TEXTO PARA LEITURA:
Brasil de Fato – A porta-voz do Ministério das Relações Exteriores da Rússia, Maria Zakharova, afirmou nesta terça-feira (13) que Moscou condena a interferência externa nos processos políticos internos do Irã, classificando-a como “subversiva”.
A declaração ocorre em meio a uma das maiores ondas de manifestações no Irã nas últimas décadas. Os protestos no Irã ocorrem desde 28 de dezembro. Inicialmente, foram desencadeados pela grave situação econômica e pela desvalorização da moeda nacional. As manifestações tornaram-se violentas a partir de 2 de janeiro, quando começaram os confrontos armados.
A porta-voz da chancelaria russa ressaltou a preocupação da intervenção externa, em particular dos EUA, na crise iraniana. De acordo com Zakharova, o governo iraniano está disposto a dialogar de forma construtiva para encontrar maneiras eficazes de neutralizar as consequências socioeconômicas negativas das políticas hostis ocidentais.

TAREFA 1:
Responda com base no texto sobre os protestos no Irã:
(a) Desde que dia acontecem os protestos?
(b) A partir de que data as manifestações ficaram violentas?
(c) Que país Zakharova cita em particular ao falar da intervenção externa?
TAREFA 2:
Diga se cada frase está de acordo com o texto sobre os protestos no Irã e cite as palavras dele que decidem:
(a) No começo, os protestos foram causados pela situação econômica.
(b) Zakharova fez a declaração numa segunda-feira.
(c) Segundo Zakharova, o governo iraniano se recusa a dialogar.
TAREFA 3: Dê sequência ao texto sobre os protestos no Irã a partir da última frase.

TRECHO DO MATERIAL:

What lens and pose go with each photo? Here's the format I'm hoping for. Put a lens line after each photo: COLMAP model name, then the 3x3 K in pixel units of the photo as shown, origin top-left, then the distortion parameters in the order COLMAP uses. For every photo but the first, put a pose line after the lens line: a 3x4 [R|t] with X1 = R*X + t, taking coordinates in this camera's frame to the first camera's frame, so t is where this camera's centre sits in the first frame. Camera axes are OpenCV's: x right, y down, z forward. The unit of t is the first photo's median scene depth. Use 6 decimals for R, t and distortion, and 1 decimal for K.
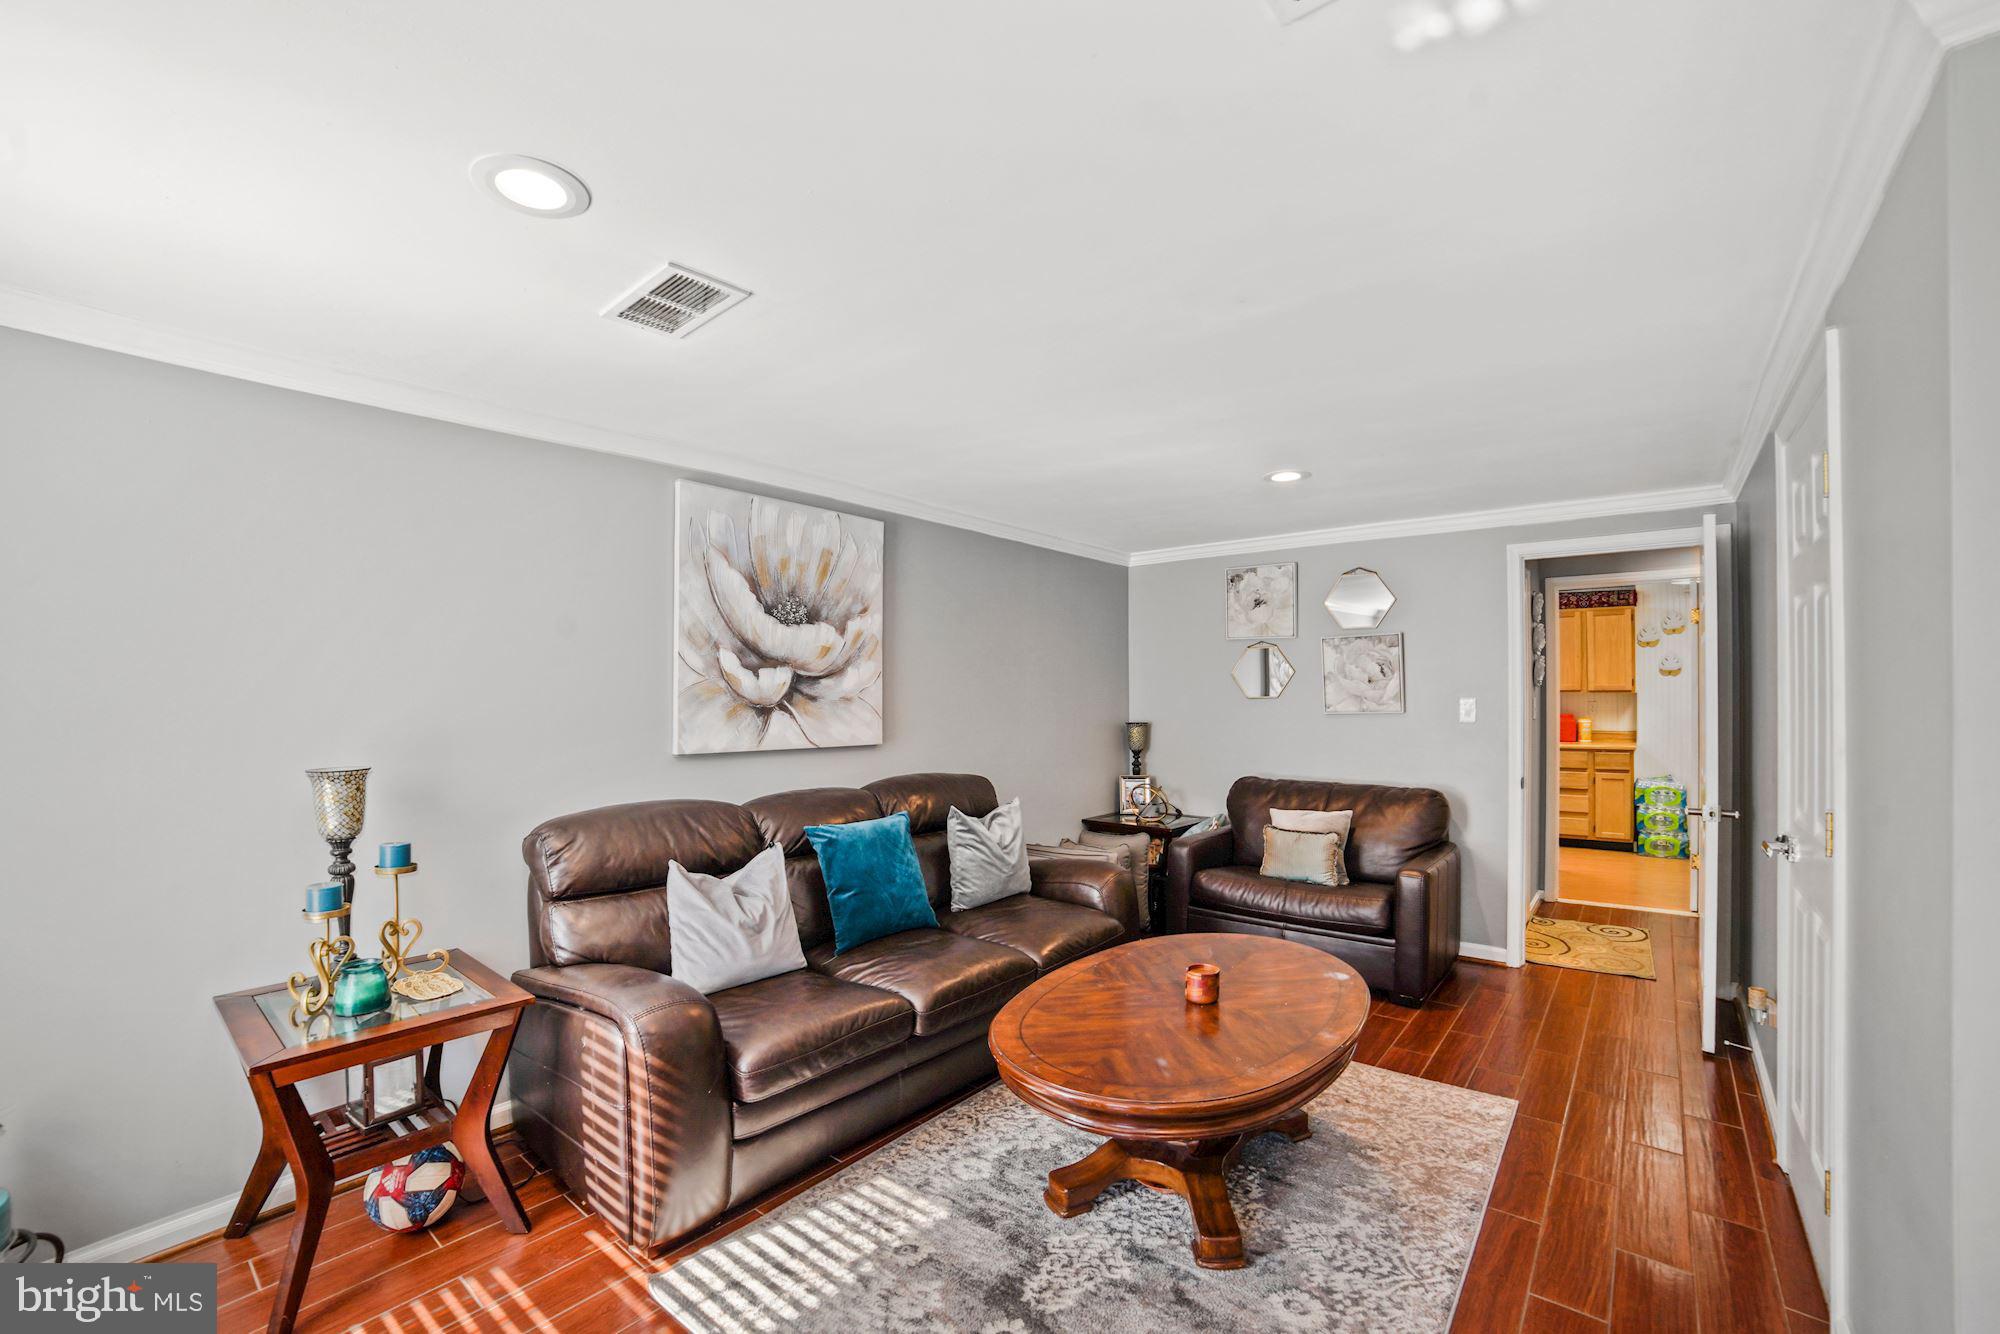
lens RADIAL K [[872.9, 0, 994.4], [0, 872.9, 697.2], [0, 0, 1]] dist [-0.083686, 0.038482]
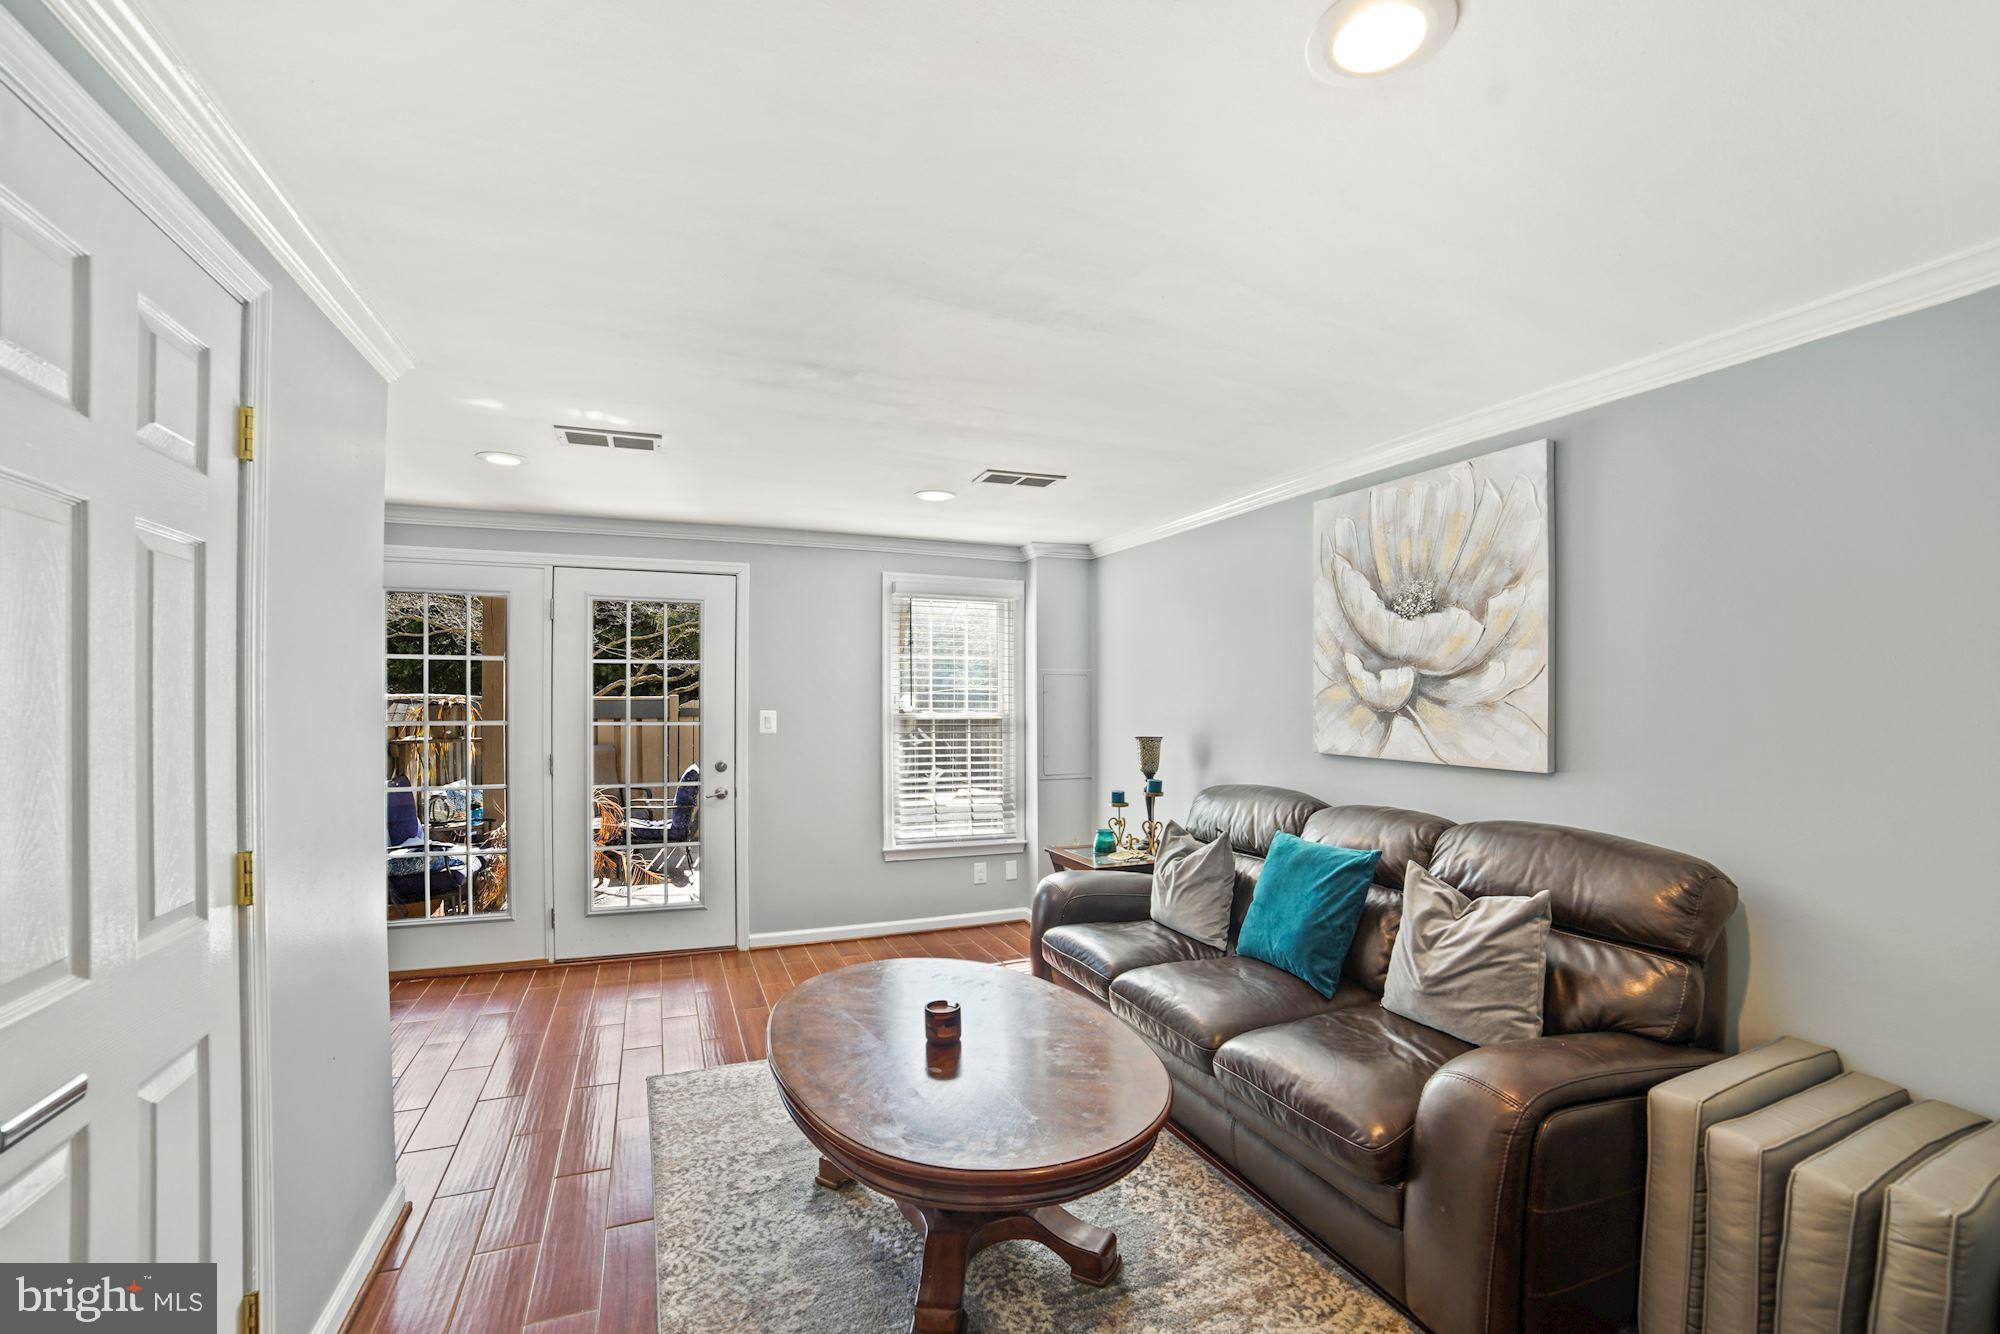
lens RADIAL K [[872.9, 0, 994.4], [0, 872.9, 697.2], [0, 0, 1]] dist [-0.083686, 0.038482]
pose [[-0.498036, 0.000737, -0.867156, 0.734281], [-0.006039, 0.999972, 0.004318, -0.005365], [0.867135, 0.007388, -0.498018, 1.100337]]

RESPOSTA ESPERADA 1:
(a) Desde 28 de dezembro.
(b) A partir de 2 de janeiro.
(c) Os EUA.

RESPOSTA ESPERADA 2:
(a) Sim: "foram desencadeados pela grave situação econômica e pela desvalorização da moeda nacional".
(b) Não: "nesta terça-feira (13)".
(c) Não: "o governo iraniano está disposto a dialogar de forma construtiva".

RESPOSTA ESPERADA 3:
Além disso, a porta-voz considerou inaceitáveis as ameaças de ataques militares de Washington contra o território iraniano.
“Aqueles que planejam usar a agitação instigada por forças estrangeiras como pretexto para repetir a agressão contra o Irã cometida em junho de 2025 devem estar cientes das graves consequências de tais ações para a situação no Oriente Médio, bem como para a segurança internacional global”, declarou a diplomata.
Ela também expressou a opinião de que a pressão das sanções ocidentais sobre o Irã está prejudicando o desenvolvimento do país e criando problemas econômicos e sociais. Como resultado, forças hostis à república estão explorando as crescentes tensões sociais para desestabilizar e destruir o Estado.
Segundo Zakharova, Moscou mantém contato com as missões diplomáticas russas no Irã. O Ministério das Relações Exteriores os aconselhou a evitar locais com aglomeração e a não tirar fotos nem gravar vídeos.
Anteriormente, o secretário do Conselho de Segurança da Rússia, Serguei Shoigu, durante uma conversa telefônica com o secretário do Conselho Supremo de Segurança Nacional do Irã, também condenou veementemente as tentativas de interferência externa nos assuntos internos da República Islâmica.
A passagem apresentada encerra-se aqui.